Процитируйте из текста о российском рынке труда всё, что идёт от слов «В.Е. ГИМПЕЛЬСОН (ведущий» вниз до слов «законодательстве неизбежно политизируются.» включительно.

→ Фрагмент текста:
<<<<
В.Е. ГИМПЕЛЬСОН (ведущий научный сотрудник Института мировой экономики и международных отношений (ИМЭМО) РАН): «Если для нормального рынка труда характерен выбор между уровнем занятости и уровнем зарплаты, то в России это выбор между незанятостью и долгами по зарплате»

В ходе обсуждений вариантов КЗоТа оказался абсолютно не затронут вопрос о том, что же на самом деле происходит на рынке труда. За годы реформ мы практически не продвинулись в понимании того, как этот рынок функционирует. Мы даже не знаем, какая в стране занятость и какая зарплата. Непонятно, как тот или иной объем защиты занятости работников связан с функционированием экономики, а это – постоянная величина: чем больше мы даем одним работникам, тем сильнее ослабляем других. Без понимания и обсуждения этих проблем любые дискуссии о законодательстве неизбежно политизируются.

Рынок труда в России функционирует, но – в деформированном виде. Если для нормального рынка труда характерен выбор между уровнем занятости и уровнем заработной платы (чем выше занятость, тем ниже зарплата), то у нас этот выбор трансформировался в выбор между незанятостью и долгами по зарплате (чем больше незанятость, тем меньше долгов). С одной стороны, сложившаяся модель очень гибкая, с другой стороны – это ненормальная гибкость. Гибкая зарплата абсолютно нечувствительна к шокам, а между шоками у нее удивительно жесткая планка. Если бы не долги по зарплате, то вообще не понятно, что было бы, чем бы у нас регулировалась занятость. Продолжительность рабочего времени за годы реформ в Восточной Европе не изменилась. У нас при всей гибкости рабочего времени его потери – примерно месяц на человека в год. Адаптация к новым условиям идет вне какой бы то ни было связи с законодательством. Законодательство просто не работает. Рынок труда сегментирован, и это в значительной степени объясняет как конкретные формы гибкости рынка, так и невозможность нормальной работы профсоюзов. Потому что работники, попадающие в более устойчивый и сильный сегмент, способны решать свои проблемы индивидуально, другой же сегмент, лишенный экономических и политических возможностей, не способен организоваться.
>>>>
→ Исходные материалы:
<<<<
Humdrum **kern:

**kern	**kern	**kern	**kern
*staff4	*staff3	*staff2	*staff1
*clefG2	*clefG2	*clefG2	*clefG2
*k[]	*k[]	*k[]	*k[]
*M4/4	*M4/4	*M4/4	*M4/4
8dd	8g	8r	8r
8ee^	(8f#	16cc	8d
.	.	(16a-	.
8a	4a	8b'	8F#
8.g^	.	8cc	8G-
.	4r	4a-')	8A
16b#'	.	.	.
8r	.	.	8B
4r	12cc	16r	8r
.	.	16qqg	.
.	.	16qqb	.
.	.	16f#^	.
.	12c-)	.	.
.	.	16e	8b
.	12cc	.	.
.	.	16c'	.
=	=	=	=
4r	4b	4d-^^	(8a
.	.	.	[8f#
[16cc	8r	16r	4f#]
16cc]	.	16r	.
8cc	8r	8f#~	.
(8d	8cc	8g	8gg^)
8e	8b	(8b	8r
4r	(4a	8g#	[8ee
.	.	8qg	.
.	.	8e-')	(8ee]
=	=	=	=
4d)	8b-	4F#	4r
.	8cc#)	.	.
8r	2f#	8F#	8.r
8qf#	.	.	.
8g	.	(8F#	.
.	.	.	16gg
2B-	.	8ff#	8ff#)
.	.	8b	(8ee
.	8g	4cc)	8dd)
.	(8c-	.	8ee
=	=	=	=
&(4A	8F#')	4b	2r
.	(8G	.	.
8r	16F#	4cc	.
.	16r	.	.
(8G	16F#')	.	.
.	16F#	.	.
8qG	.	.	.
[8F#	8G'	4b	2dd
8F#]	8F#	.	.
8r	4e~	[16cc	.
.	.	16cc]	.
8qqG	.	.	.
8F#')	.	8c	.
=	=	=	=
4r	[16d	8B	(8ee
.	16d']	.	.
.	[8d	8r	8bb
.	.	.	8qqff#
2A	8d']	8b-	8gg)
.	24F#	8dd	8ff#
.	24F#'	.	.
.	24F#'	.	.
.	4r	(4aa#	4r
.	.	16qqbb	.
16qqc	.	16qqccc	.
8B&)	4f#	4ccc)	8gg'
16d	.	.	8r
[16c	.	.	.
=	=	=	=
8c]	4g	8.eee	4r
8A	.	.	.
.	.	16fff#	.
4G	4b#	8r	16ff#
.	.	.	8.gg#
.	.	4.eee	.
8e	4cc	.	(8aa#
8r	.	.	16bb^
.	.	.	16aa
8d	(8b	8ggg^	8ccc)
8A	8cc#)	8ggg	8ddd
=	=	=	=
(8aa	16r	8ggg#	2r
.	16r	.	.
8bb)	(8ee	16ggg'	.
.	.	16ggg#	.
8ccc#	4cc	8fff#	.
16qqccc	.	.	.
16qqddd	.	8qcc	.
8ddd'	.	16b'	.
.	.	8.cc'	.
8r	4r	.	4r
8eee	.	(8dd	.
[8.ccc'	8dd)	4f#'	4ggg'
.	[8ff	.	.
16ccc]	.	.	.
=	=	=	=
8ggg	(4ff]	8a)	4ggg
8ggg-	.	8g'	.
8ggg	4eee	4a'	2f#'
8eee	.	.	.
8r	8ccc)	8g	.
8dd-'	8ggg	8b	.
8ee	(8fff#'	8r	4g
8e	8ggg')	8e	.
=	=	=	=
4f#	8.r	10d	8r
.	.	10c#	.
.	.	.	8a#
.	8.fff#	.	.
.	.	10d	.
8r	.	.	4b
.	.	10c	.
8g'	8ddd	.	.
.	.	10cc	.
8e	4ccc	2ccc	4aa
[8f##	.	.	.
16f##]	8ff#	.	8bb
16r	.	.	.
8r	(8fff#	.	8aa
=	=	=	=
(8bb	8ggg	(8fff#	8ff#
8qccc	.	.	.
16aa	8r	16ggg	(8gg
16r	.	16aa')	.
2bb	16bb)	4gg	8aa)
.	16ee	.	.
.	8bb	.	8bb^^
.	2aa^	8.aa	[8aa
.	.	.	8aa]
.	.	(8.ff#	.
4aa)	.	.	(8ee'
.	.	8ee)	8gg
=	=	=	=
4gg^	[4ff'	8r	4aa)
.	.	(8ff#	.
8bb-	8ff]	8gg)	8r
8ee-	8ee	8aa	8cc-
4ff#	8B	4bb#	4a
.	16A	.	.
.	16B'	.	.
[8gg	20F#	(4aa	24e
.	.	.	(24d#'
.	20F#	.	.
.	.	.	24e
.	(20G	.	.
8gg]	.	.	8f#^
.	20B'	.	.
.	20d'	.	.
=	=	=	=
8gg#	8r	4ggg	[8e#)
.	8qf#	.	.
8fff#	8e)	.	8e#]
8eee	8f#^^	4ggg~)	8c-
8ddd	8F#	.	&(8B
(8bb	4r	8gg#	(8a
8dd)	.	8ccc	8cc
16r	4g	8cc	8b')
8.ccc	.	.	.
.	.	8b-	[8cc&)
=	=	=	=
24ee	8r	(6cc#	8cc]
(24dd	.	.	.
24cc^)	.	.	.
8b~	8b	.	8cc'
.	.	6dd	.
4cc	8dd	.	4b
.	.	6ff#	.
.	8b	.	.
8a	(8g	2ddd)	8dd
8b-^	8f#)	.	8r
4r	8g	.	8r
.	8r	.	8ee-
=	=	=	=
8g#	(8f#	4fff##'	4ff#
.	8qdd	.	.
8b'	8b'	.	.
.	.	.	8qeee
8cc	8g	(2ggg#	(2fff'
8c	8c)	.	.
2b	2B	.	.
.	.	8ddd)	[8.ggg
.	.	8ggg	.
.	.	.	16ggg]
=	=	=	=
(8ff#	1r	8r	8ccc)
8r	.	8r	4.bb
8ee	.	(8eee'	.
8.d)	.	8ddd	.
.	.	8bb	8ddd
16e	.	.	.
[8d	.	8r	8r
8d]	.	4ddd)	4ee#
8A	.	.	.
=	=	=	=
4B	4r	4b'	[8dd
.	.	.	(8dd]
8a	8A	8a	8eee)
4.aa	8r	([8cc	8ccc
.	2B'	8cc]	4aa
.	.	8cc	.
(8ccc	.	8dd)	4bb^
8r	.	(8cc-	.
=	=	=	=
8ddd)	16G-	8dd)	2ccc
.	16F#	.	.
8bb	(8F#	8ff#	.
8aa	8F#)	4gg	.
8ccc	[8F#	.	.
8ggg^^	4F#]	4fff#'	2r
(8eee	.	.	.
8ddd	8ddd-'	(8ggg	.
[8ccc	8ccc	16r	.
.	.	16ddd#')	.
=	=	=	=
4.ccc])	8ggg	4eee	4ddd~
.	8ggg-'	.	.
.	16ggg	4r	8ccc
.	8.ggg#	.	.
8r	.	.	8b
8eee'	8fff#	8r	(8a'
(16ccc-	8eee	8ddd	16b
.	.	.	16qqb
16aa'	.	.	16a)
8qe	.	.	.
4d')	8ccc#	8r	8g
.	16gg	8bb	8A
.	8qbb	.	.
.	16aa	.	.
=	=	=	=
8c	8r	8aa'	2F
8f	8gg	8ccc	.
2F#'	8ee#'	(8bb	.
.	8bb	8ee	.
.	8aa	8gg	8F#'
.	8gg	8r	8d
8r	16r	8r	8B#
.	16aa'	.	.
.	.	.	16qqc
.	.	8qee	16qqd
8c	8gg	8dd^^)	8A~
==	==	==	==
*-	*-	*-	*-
>>>>
→ Ответ к заданию:
В.Е. ГИМПЕЛЬСОН (ведущий научный сотрудник Института мировой экономики и международных отношений (ИМЭМО) РАН): «Если для нормального рынка труда характерен выбор между уровнем занятости и уровнем зарплаты, то в России это выбор между незанятостью и долгами по зарплате»

В ходе обсуждений вариантов КЗоТа оказался абсолютно не затронут вопрос о том, что же на самом деле происходит на рынке труда. За годы реформ мы практически не продвинулись в понимании того, как этот рынок функционирует. Мы даже не знаем, какая в стране занятость и какая зарплата. Непонятно, как тот или иной объем защиты занятости работников связан с функционированием экономики, а это – постоянная величина: чем больше мы даем одним работникам, тем сильнее ослабляем других. Без понимания и обсуждения этих проблем любые дискуссии о законодательстве неизбежно политизируются.